Selling An Unknown Fruit
At the 2019 International Fruit Expo, held this summer in the sprawling southeastern city of Guangzhou, the smell of opportunity was in the air. Or maybe it was the aroma of durian, the famously pungent fruit that its haters — and even many of its lovers — say smells like gym socks.
For three days, the convention hall was transformed into a sort of indoor marketplace, with vendors from dozens of different countries beckoning passersby to their stalls with trays of chopped fruit. Among the goods: Vietnamese durian, Iranian figs, Taiwanese pineapple and Indonesian snakeskin fruit (which, if you’re wondering, looks like a pear injected with python DNA; the booth that sold it had run out before this reporter could find out how it tastes).
For any business trying to get a foothold in China’s $7 billion imported fruit market, trade shows like this one are a chance to introduce products to new taste buds and, hopefully, find an importer who can provide a gateway into the world’s second-largest economy.
“In terms of market size, definitely all the producers want to come here,” said Pablo Aguyuo, who was there to promote Mexican produce.
One purveyor of Indian royal mangoes sold 216 boxes in just three days.
“The Chinese people are buying!” exclaimed the vendor, Daddu Raman, who said he’d been collecting business cards from various importers.
There is a palpable sense that if you can sell into China, it can change your business fortunes in a big way. That’s why the U.S. cranberry industry has spent millions of dollars marketing in China over the past several years: to get people to try, and maybe even love, the little red fruit.
“At least not get [cranberries] confused with blueberries,” said Lydia Lee, president of the PR firm Weber Shandwick’s China division.
In 2013, Massachusetts-based Ocean Spray, which claims to supply 65% of the world’s cranberries, hired the agency to help raise its profile in China. When the firm conducted a survey of Chinese consumers, more than 95% said they did not know what cranberries were.
Beyond the staples of marketing, like trade shows and tasting events, Lee’s team devised strategies that would become part of the company’s China playbook: pushing the product on giant e-commerce sites like Alibaba, wining and dining editors from food and lifestyle publications, and even flying social media influencers out to a Massachusetts bog to experience the cranberry harvest in person.
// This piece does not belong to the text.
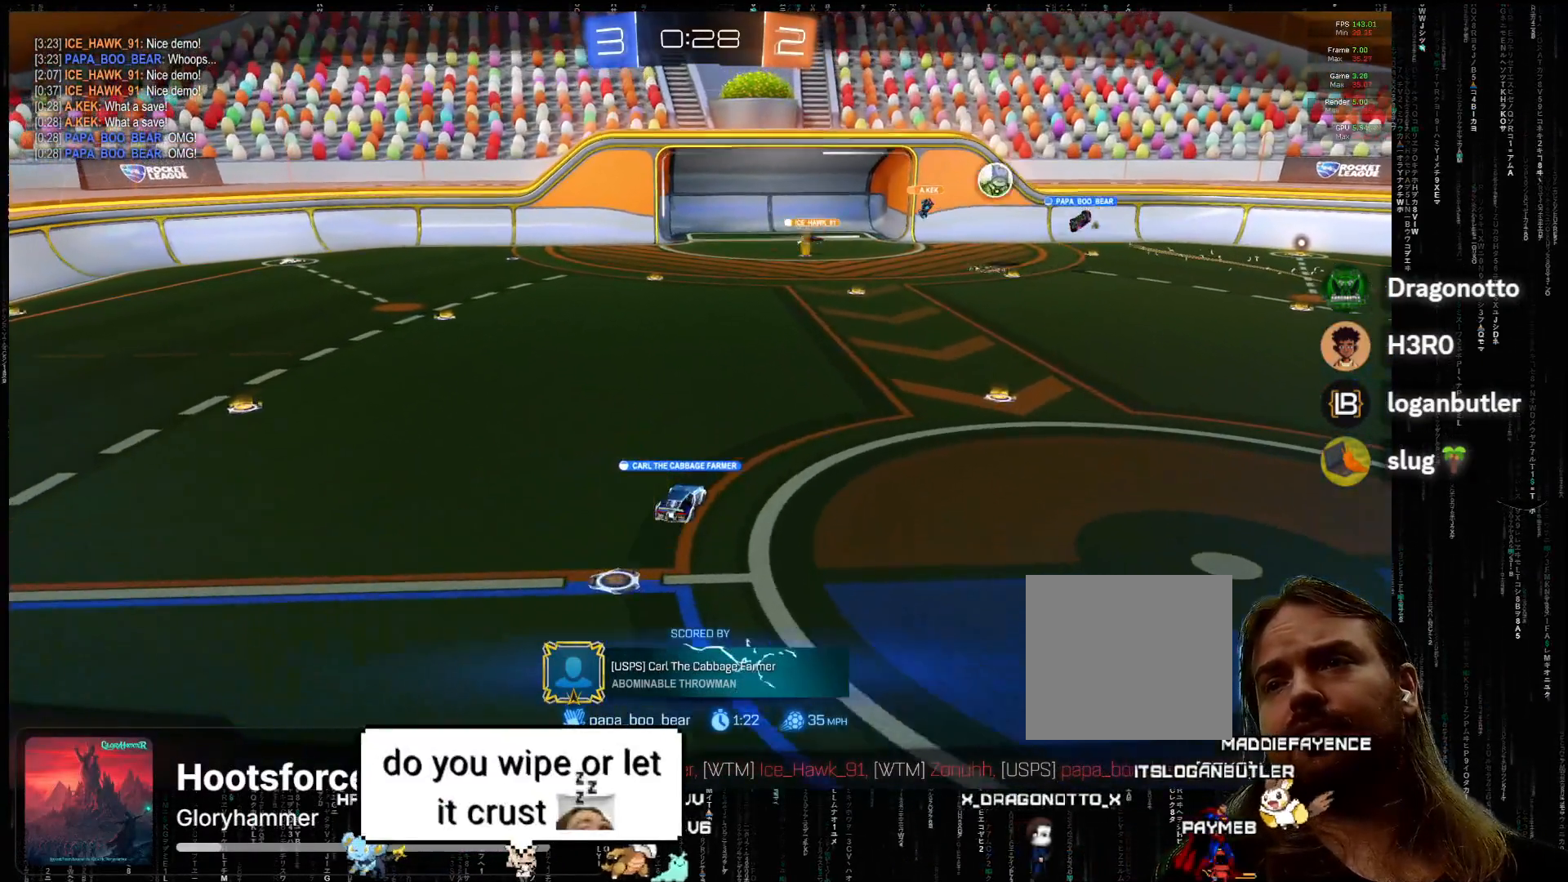
{"buttons": [], "left_stick": "center", "events": []}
“These influencers brought their own cameras and live-streamed the whole process to their followers,” Lee said. “And these followers, they were tweeting all about it because it was something very curious.”
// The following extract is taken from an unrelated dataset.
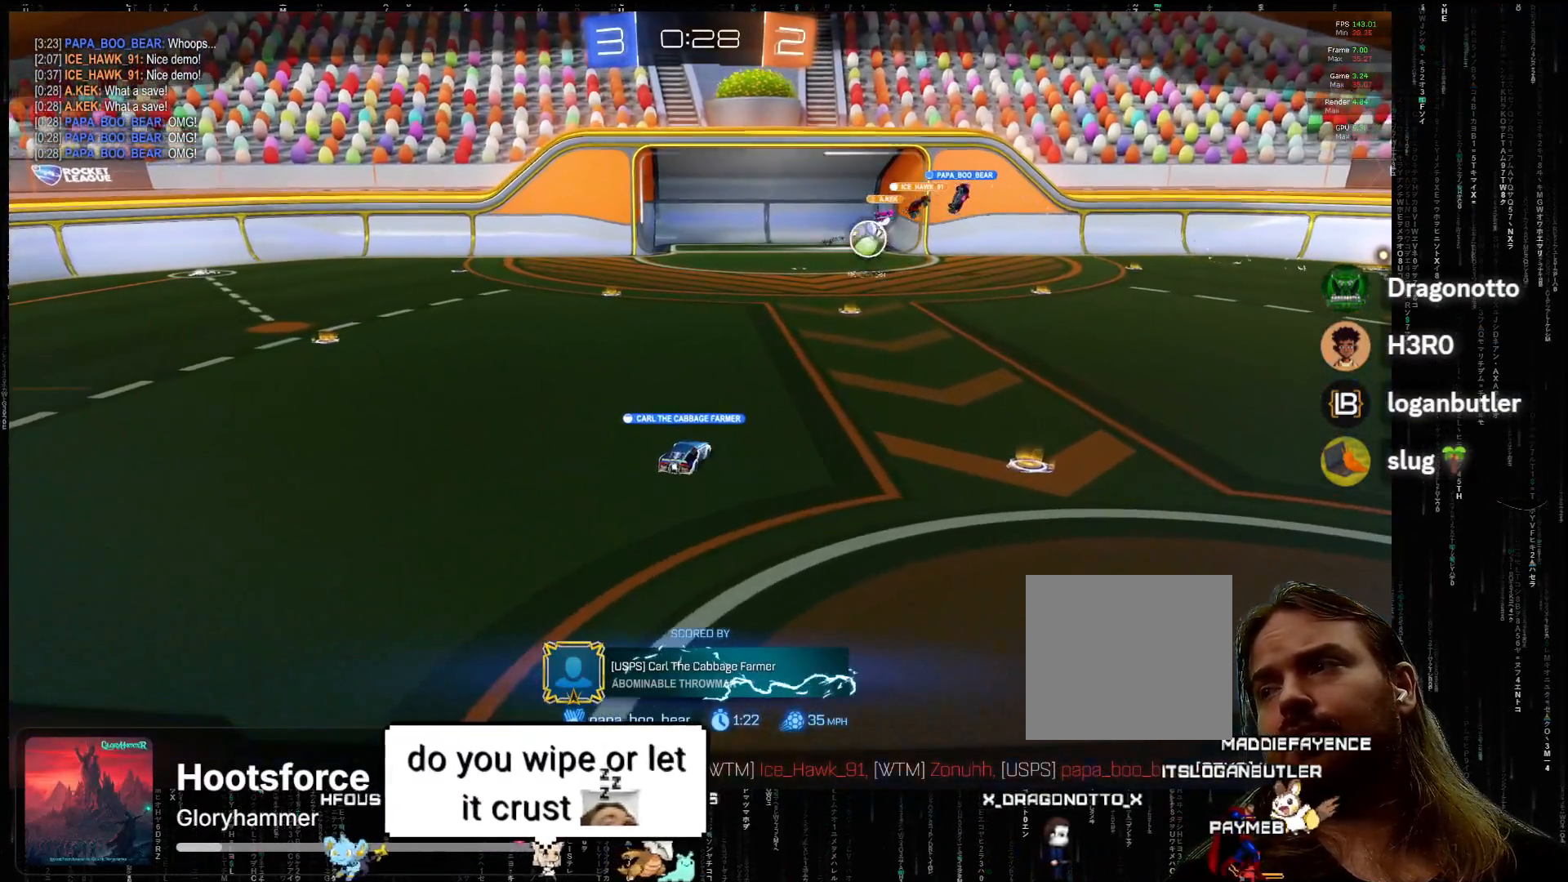
{"buttons": [], "left_stick": "center", "events": []}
Lee’s team also played up the cranberry’s connection to Thanksgiving. In one promotional video produced for Ocean Spray, a young Chinese woman has Thanksgiving dinner with a Massachusetts family. Spliced in with shots of people cooking and eating were, of course, lots of images of cranberries being mixed into various dishes.
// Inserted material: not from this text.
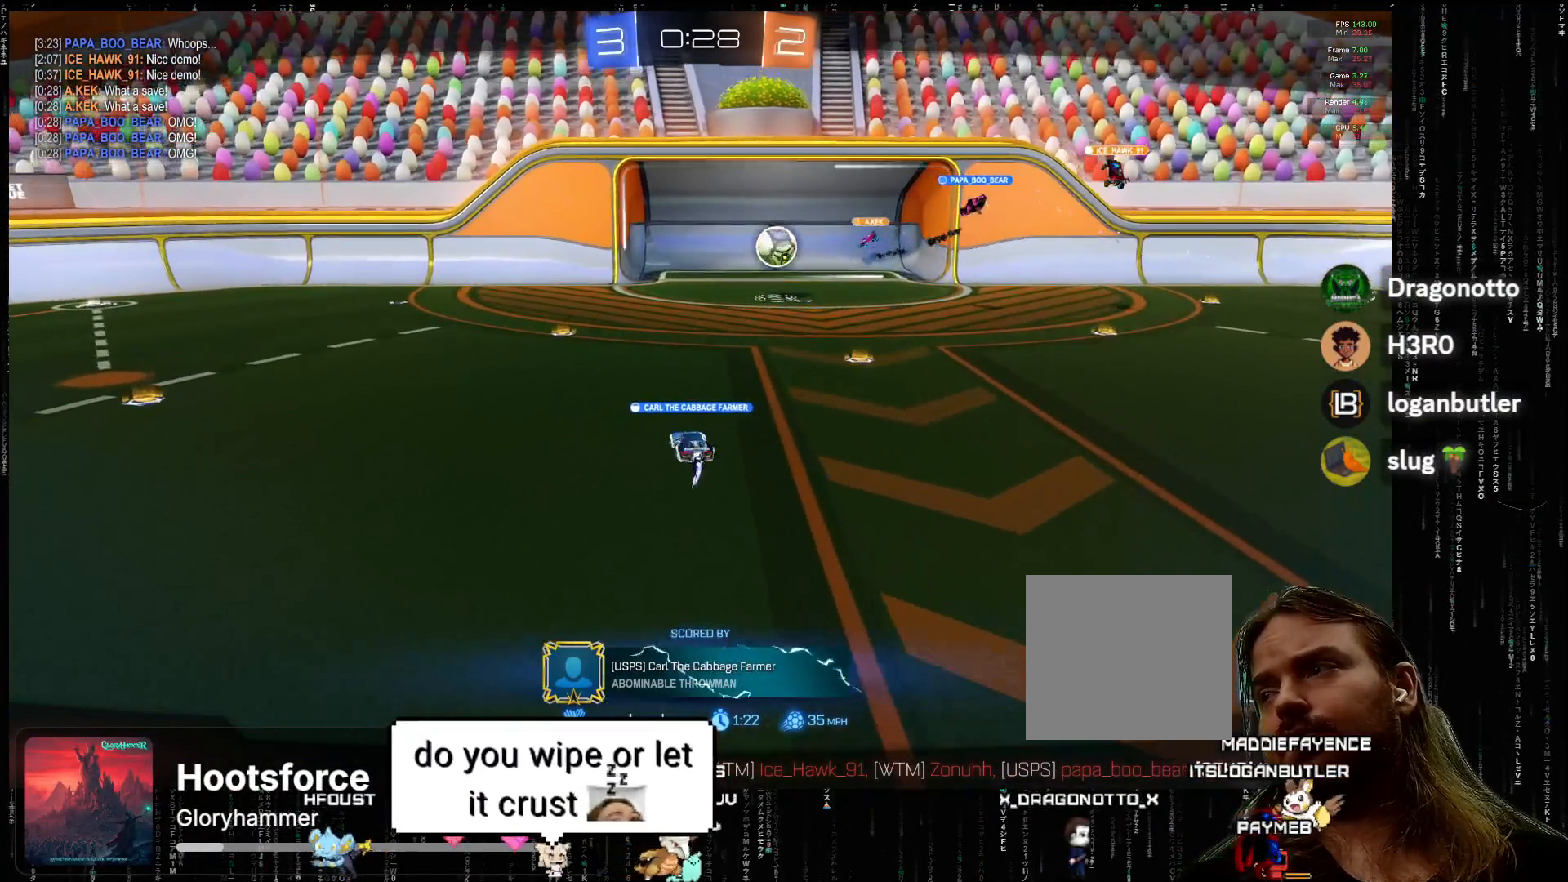
{"buttons": [], "left_stick": "center", "events": []}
“The whole atmosphere of family gathering together, you know, having a feast, watching football … kids running around, resonates very well with Chinese culture,” Lee said. “This is what we do in Chinese New Year.”
In addition to Ocean Spray, there was another group trying to promote cranberries in China: a quasi-governmental agency called the Cranberry Marketing Committee. Since 2014, the U.S. group has spent roughly $1 million every year just on marketing in China. Some of that money has gone toward paying restaurants to put cranberry-themed dishes on the menu and hiring chefs to create recipes.
All of these marketing efforts were heavily aimed at younger women from large cities like Beijing and Shanghai, a demographic that, according to Lee, is not only influential, but also open to trying new things — like a tart, shriveled, little-known fruit from the other side of the planet.
So, did this multi-front marketing blitz actually work? The answer, according to U.S. export data, is a definite “yes.”